Несмотря на лесть, заискивания, подарки и обещания властей, и ла­сковый прием самим царем, Аввакум не смягчил своего отношения к реформам и ожесточения к патр. Никону и подал царю челобитную, в резких выражениях требовавшую, чтобы тот «взыскал старое благоче­стие, а новые служебники отложил, да и все Никоновы затейки»; цит. по [2, с. 167]. 29.8.1664 Аввакум с семьей был сослан в Пустозерск, но, по ходатайству Неронова, уже в дороге ему было разрешено ехать в бо­лее близкую и легкую ссылку в Мезень. Зимой 1665-1666 гг., в связи с подготовкой к большому церковному собору в Москве, начались аресты вождей оппозиции по всей России.

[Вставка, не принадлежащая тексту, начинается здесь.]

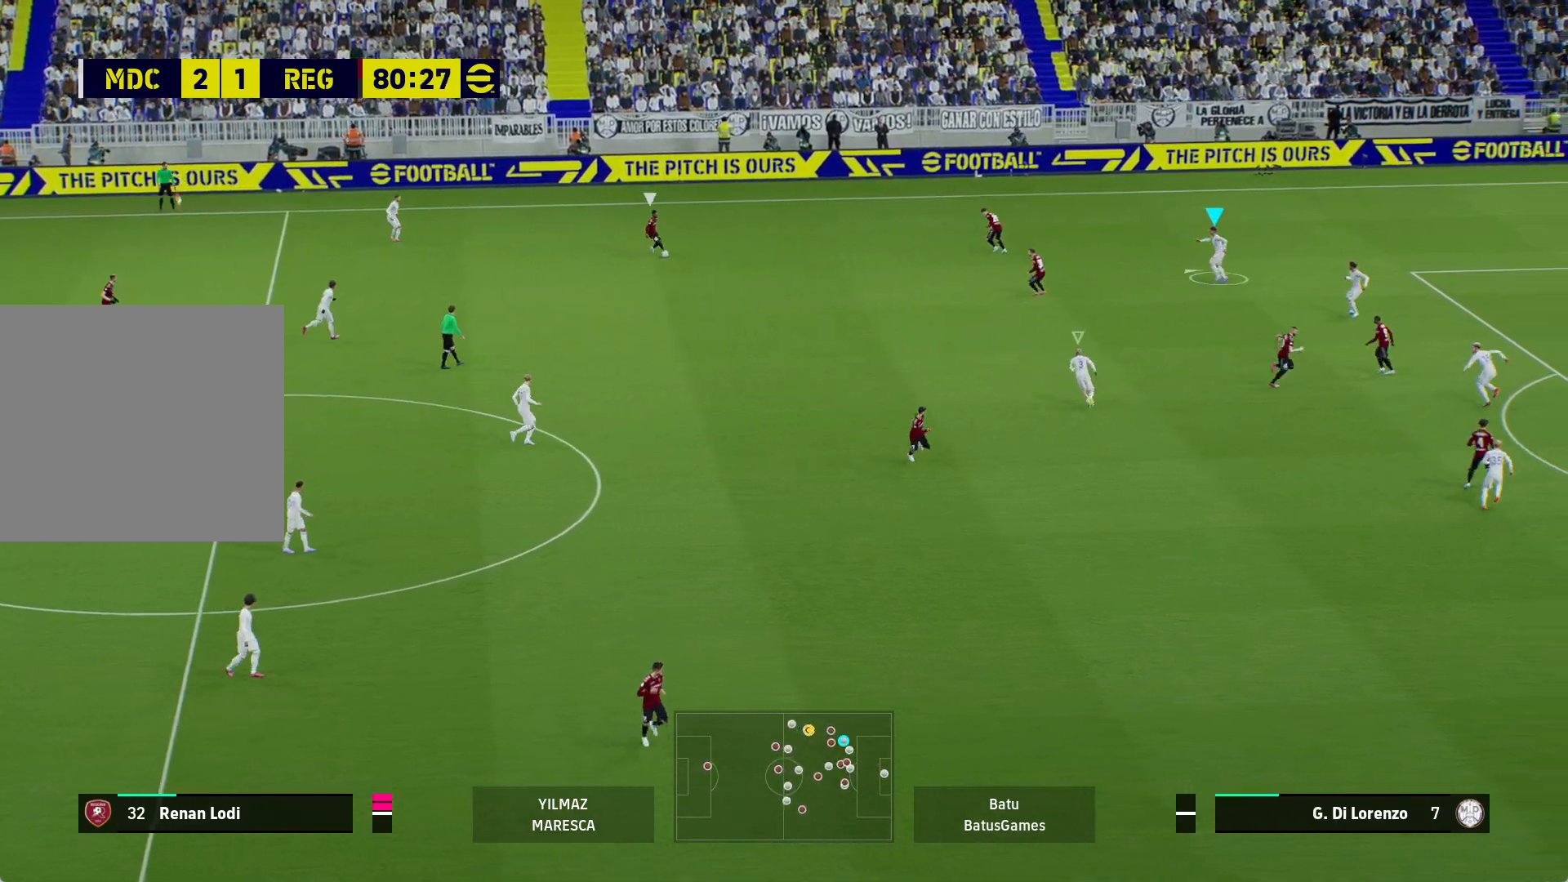
{"buttons": ["R1"], "left_stick": "up-left", "right_stick": "center", "events": []}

При этом у арестованного на Вятке иг. Феоктиста были при обыске обнаружены и изъяты списки и авто­графы сочинений Аввакума, в том числе письма и челобитные царю, из­готовление, распространение и хранение копий которых было важным государственным проступком, и письма самому Феоктисту. 1.3.1666 Аввакум был привезен в Москву, где его увещал крутицкий митр. Па­вел; 9.3 его перевели «под начал» в Боровский Пафнутьев монастырь.

Священник Лазарь из Романова-Борисоглебска родился приблизи­тельно в 1610 г., рукоположен во священство не позднее 1633 г. В 1653 (или в 1661 - [37, с. 135]) г. был сослан с женой Домной и другом и сподвижником - под'дьяком Федором Трофимовым - в Тобольск вслед за Аввакумом, и там с ним встречался. За свое «неистовое прекосло­вие» привезен в Москву как арестант в ноябре 1665 г.; здесь составил «росписи» (рассмотренные соборами 1666-1667 гг.) против церковных новшеств, за что был сослан в Пустозерск. Оттуда 31.8.1666 он был в цепях привезен в Москву.

Епифаний, из крестьян, в 1645 г. пришел в Соловецкий монастырь, видел здесь прп. Елеазара, Иоанна Неронова и ссыльного Арсения Гре­ка; монах с 1652 г., отказался от рукоположения во священство. В 1657 г. ушел с Соловок на Виданский остров в Кондопожской губе Онежско­го озера и жил там неподалеку от скита пустынника Кирилла; там он на­чал проповедовать против реформ «патр. Никона». Затем два года жил в пещере на реке Водле (Пудожской волости) с Выговским подвижником Корнилием, затем на Кяткозере. Составив небольшую «книжицу» про­тив новшеств, он сделал с нее особый список для царя Алексея Михай­ловича и, захватив его, отправился в Москву. Пришел туда как раз к собору 1666 г.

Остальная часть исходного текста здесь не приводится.